Harper’s New Canada, Omar Khadr, and the wrong side of the law
I haven’t discussed Omar Khadr since video of his “interrogation” by the Canadian Security Intelligence Service at the Guantanamo prison camp was released by his lawyers.
Partly, this is because I’m not sure what to say about it. Surely, the video isn’t an accurate portrayal of Mr. Khadr’s illegal kidnapping and torture. The dismissive and ignorant joking of a CSIS operative (”No snow in Cuba, eh?”) is no doubt a poor representation of his abuse at the hands of US state-terror and its Canadian accomplices. Despite the juvenile character of the interrogators, it remains deeply disturbing. Khadr can be heard pulling his hair and clothes and repeating — depending on where you read it — either “kill me” or “help me”, while calling for his mother in Arabic.
He’s been subjected to abuse that is widely considered mental torture, according to international law and the US Army Field Manual. And even the US Supreme Court has ruled against its legality and authority in the Khadr case (Hamdan vs. Rumsefeld 2006, and Boumediene v.

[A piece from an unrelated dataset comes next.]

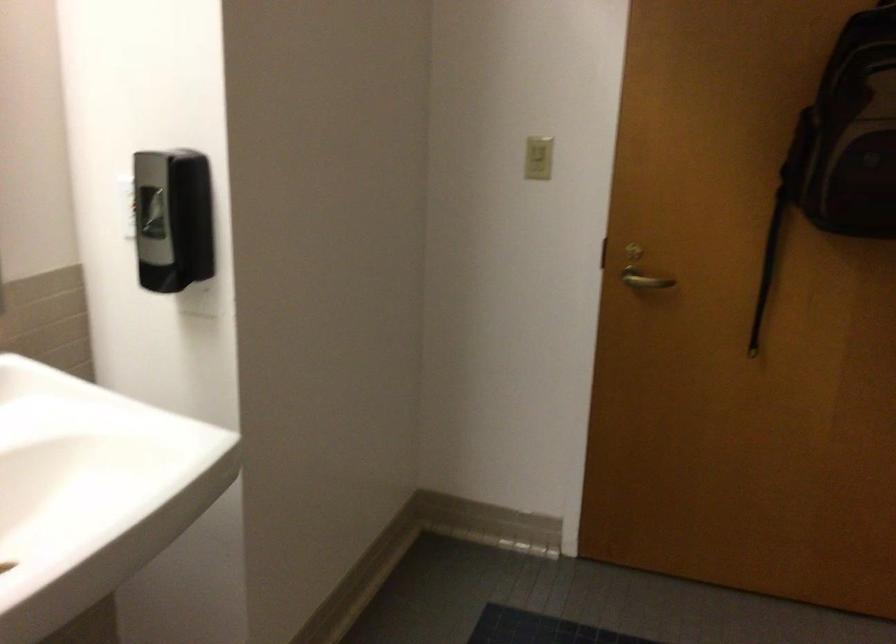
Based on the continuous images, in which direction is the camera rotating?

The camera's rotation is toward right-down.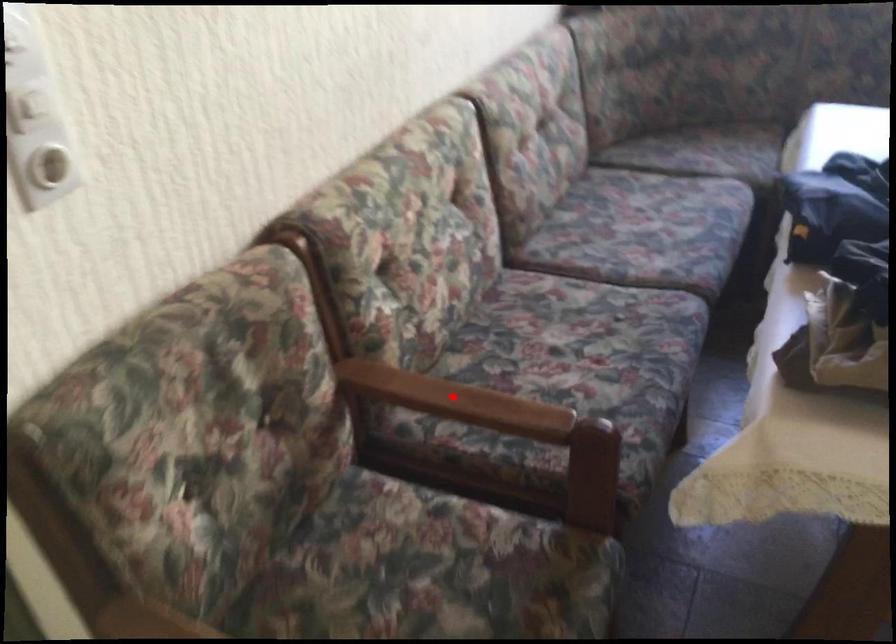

Bush 2008, and many others.) Now, Khadr is to be seen at a nonlegal show trial that the highest judicial arm in the US has rejected.
And for all our Conservative government’s hub-bub about treaty obligation and copyright law (WIPO and CDMCA), what about all the treaties we’ve signed in the last 110 years about human rights, the conduct of international justice, and the prosecution and abuse of children? For our Tories, treaties are meant to be broken, especially when asked to be broken by the Office of the US Trade Representative or the Vice-Presidents. International agreements are tossed around as play things by this government, and most often at the instruction of the US executive branch. And that’s not a nice crowd to be in, right now.
Back at home, the recorded experience of Omar Khadr, while rightfully upsetting many Canadians, has “emboldened” others to develop new justifications for the extrajudicial, trans-border abuse of minors. Dislike of the Khadr family is seen as reason enough to violate international law and abandon our principles of justice and the rights of children. As is our ignorantly used, so-called fear of “terror” — what essentially amounts to xenophobia and subservience to US neo-imperialism (see: Maher Arar). But, hey, we’re getting used to it.
And it’s not just world opinion and law we’re on the wrong side of, our minority Government even disagrees with the US Supreme Court. Harper dismisses the footage and any responsibility his astonishingly disgraceful government might have for it. “Where can we find justice for Khadr but in a widely disrespected and criminal US show trial?” he says. The aggregate of the US “war on terror”, is, frankly, the most disgusting and inhuman project we’ve allowed ourselves to be entangled with. The crimes to our south and across the world must be rejected and loudly denounced, not defended by the leader of a petty party concerned, supposedly, with justice.
In the illegal detention and abuse of Mr. Khadr, we see, perhaps, Mr. Harper’s idea of “justice.” And perhaps, as he says, we should “get used to it.”